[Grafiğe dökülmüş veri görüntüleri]
——————————

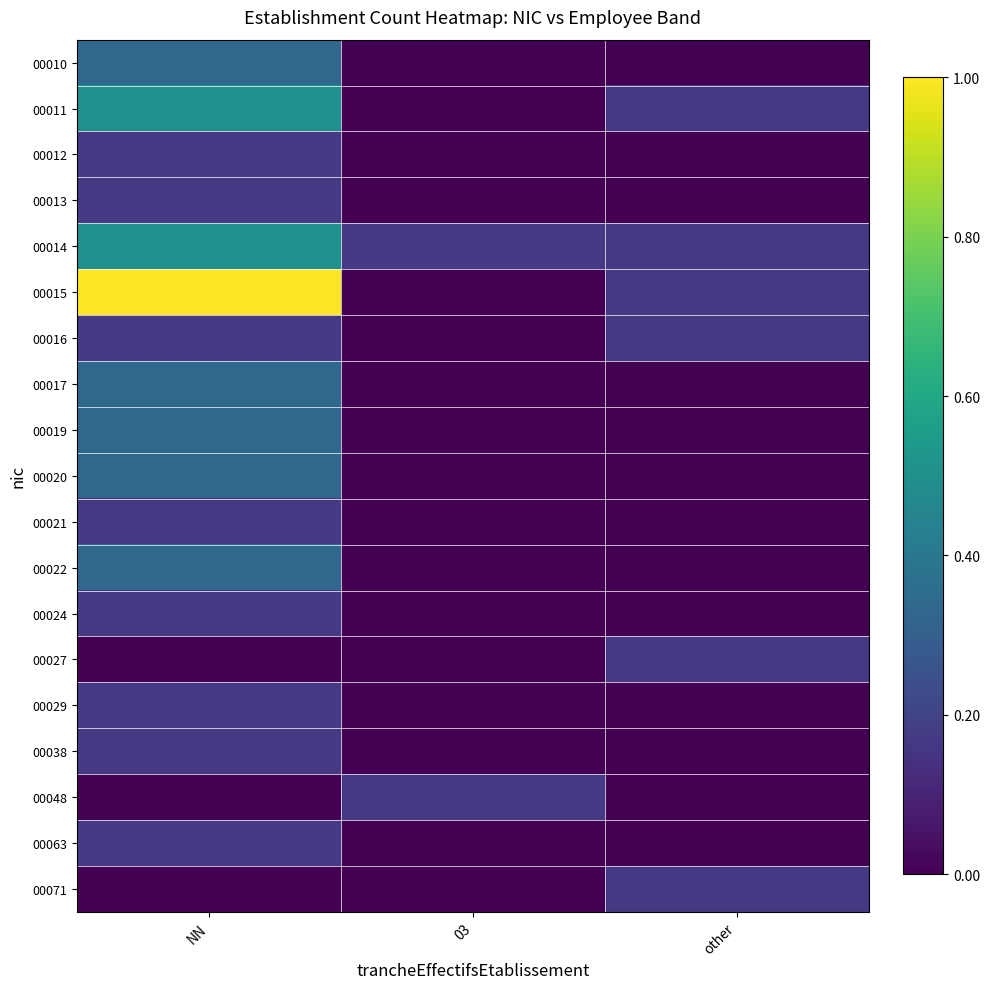

Count the number of categories in the chart.

3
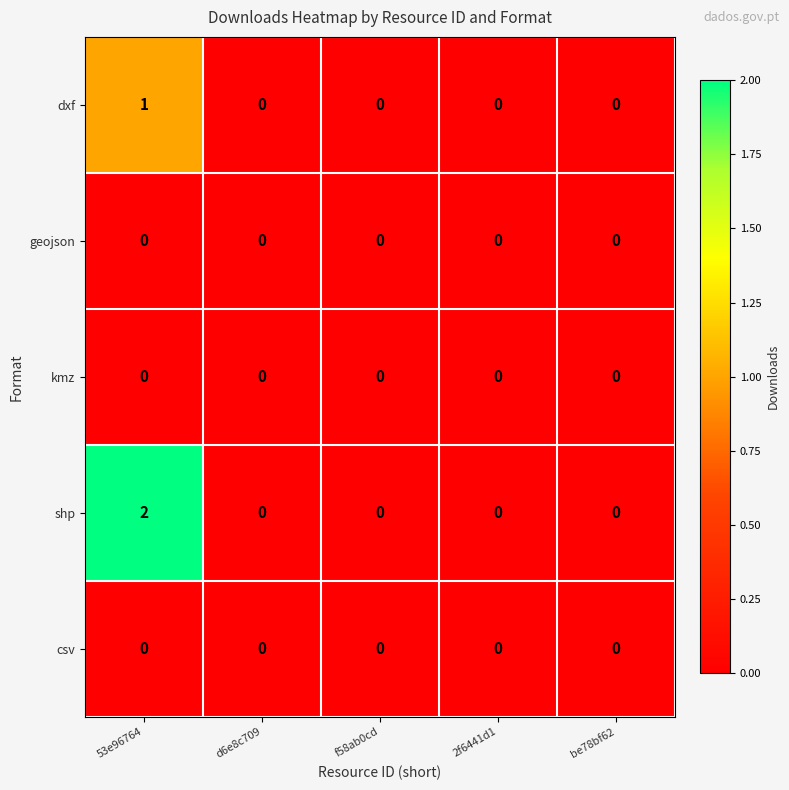

Which series has the widest spread of values?

shp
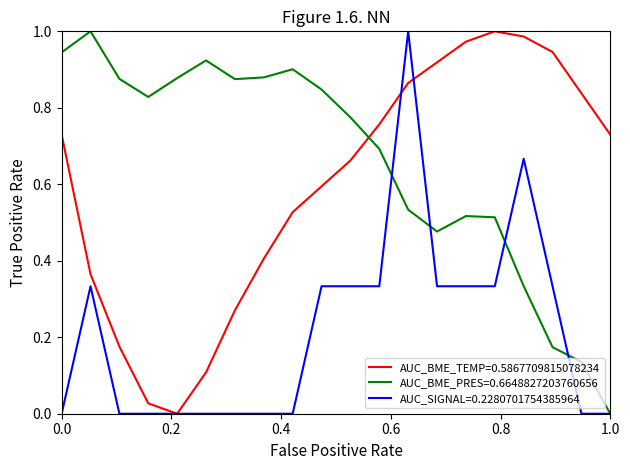

What are all the series names shown in the legend?

AUC_BME_TEMP=0.5867709815078234, AUC_BME_PRES=0.6648827203760656, AUC_SIGNAL=0.2280701754385964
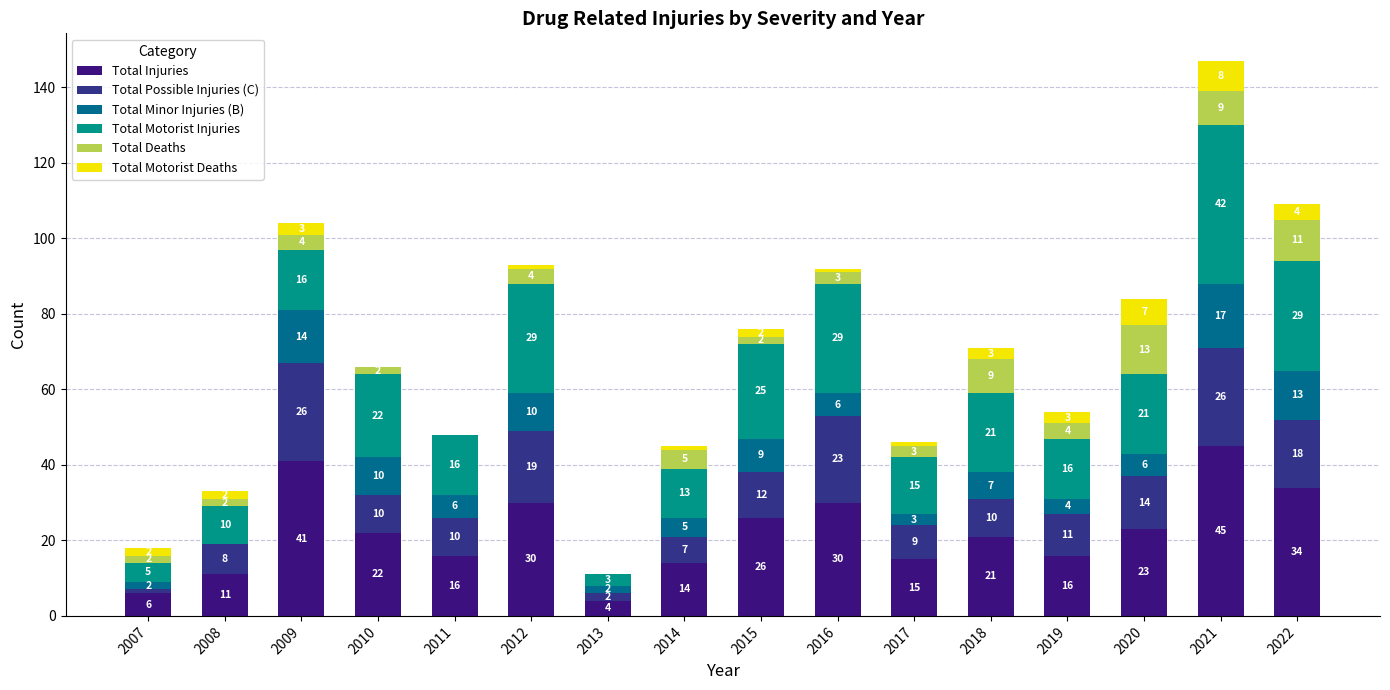

At which label is Total Injuries closest to 24?

2020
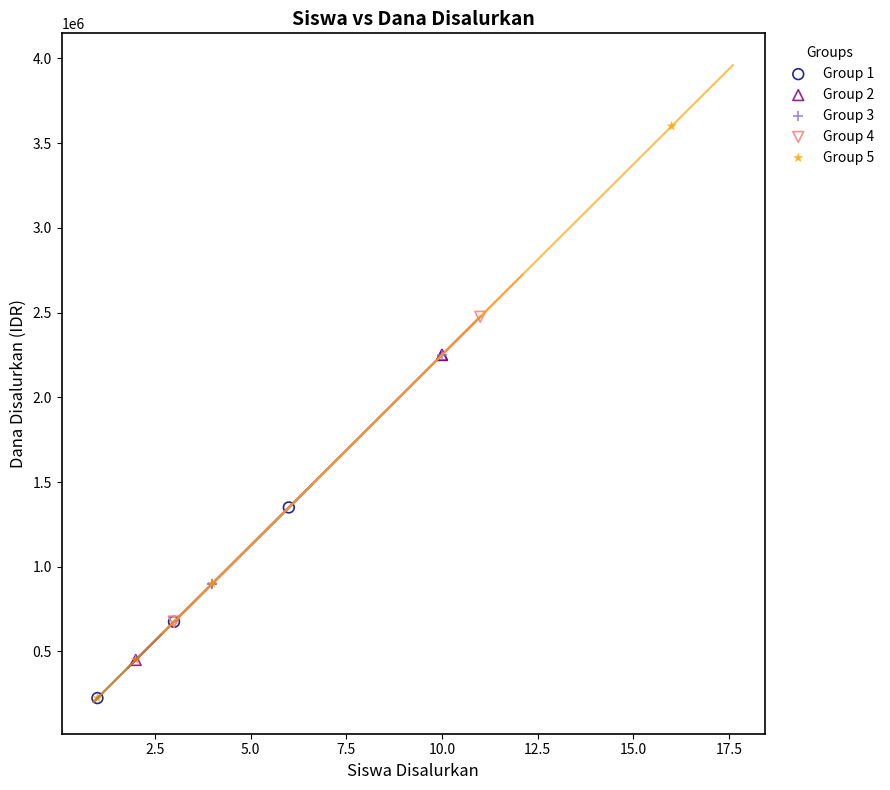

Which series has the largest Y range (max minus min)?

Group 5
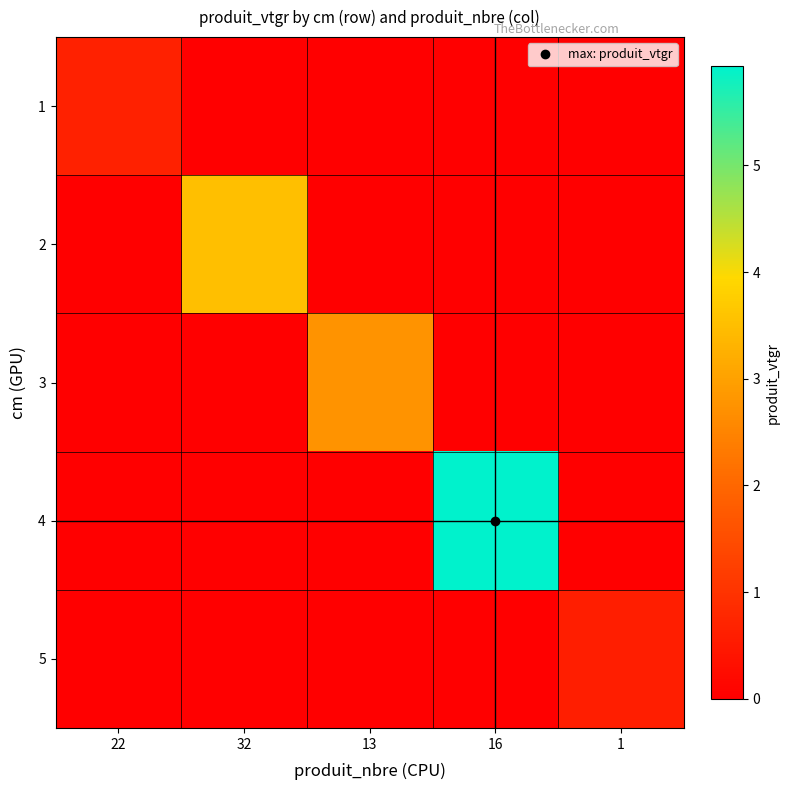

Which has a higher value, 16 or 32?

16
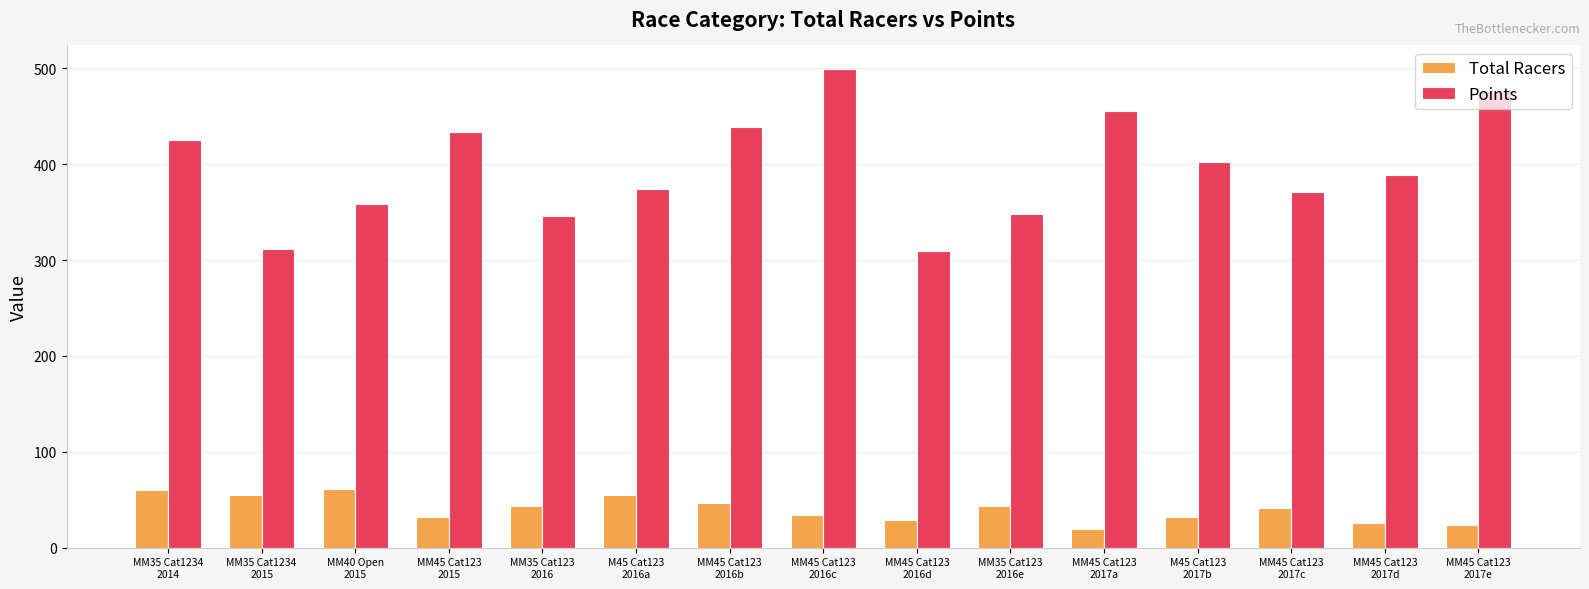

What is the difference between the second highest and minimum values in the Total Racers series?

41.0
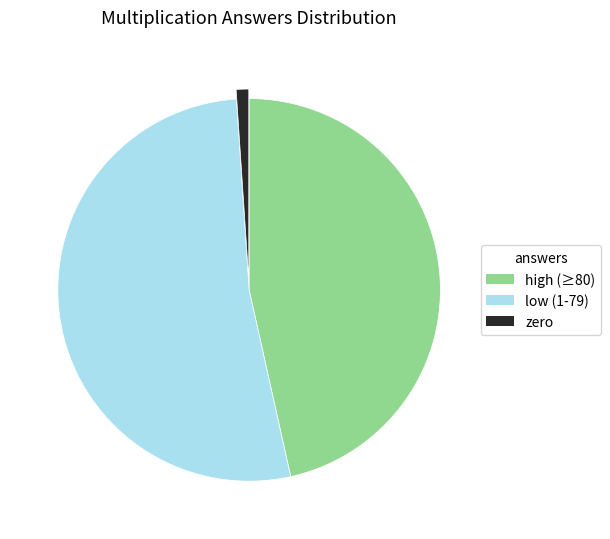

Between high (≥80) and low (1-79), which is larger?

low (1-79)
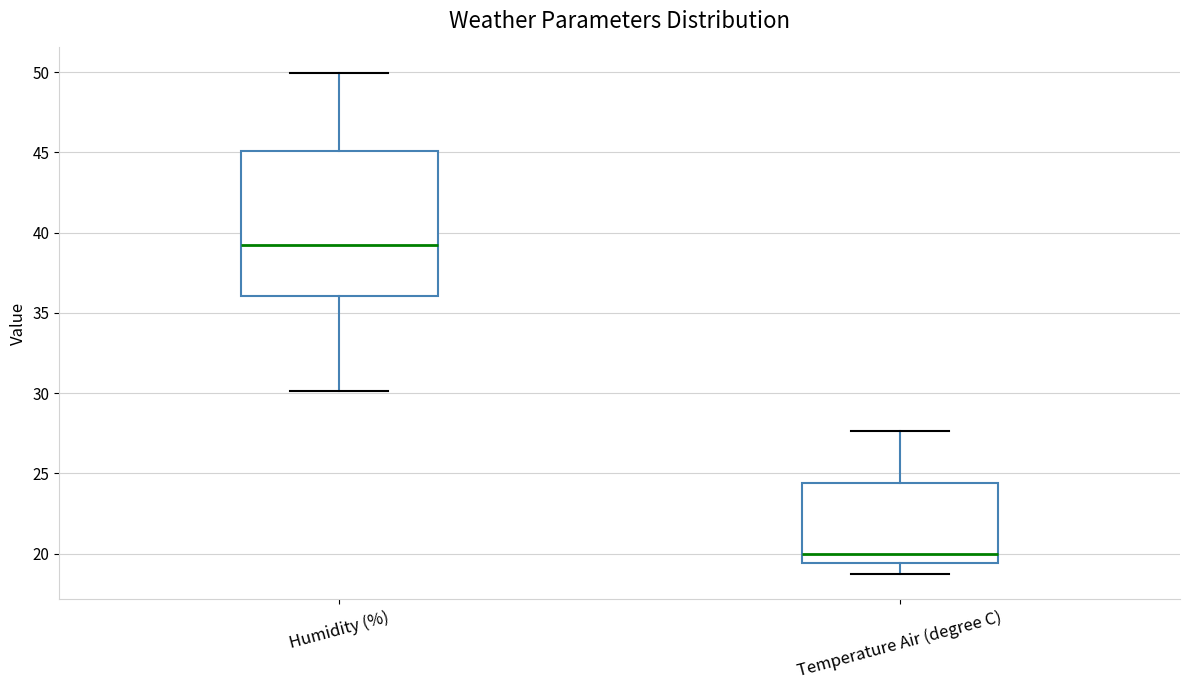

Which box's median line is the highest?

Humidity (%)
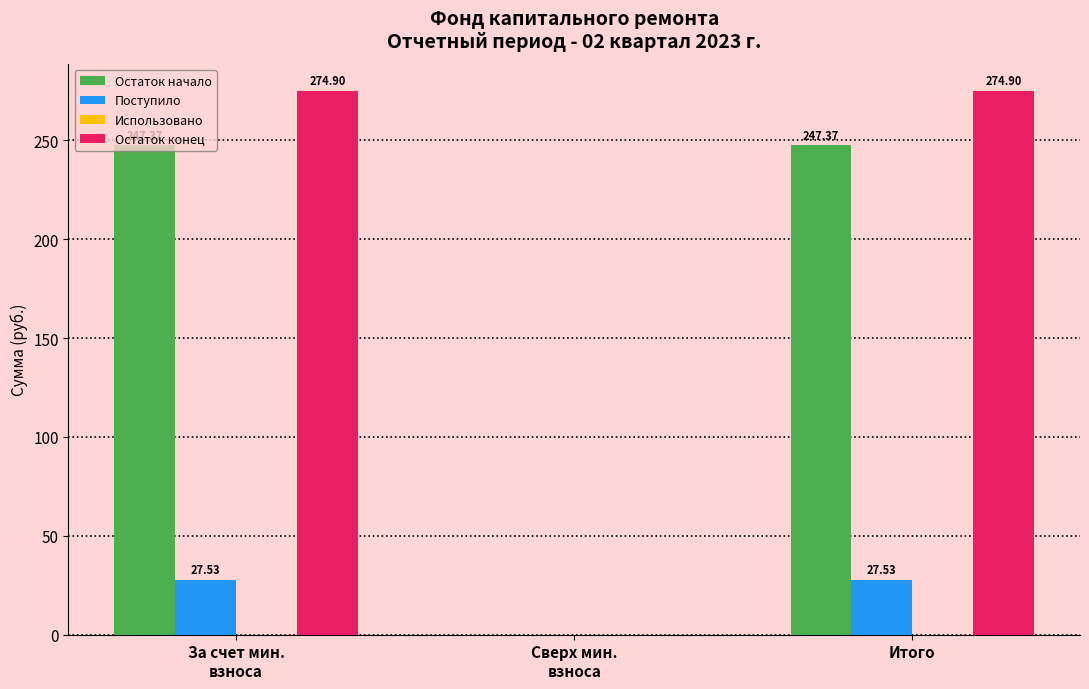

What is the sum of all Остаток конец values?

549.8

——————————

# Görev gereksinimi
Yukarıdaki verilerde "values" dizesini içeren satırları sayın; büyük-küçük harf ayrımı gözetilir. Yalnızca sayıyı yazın.

# Kesin cevap
3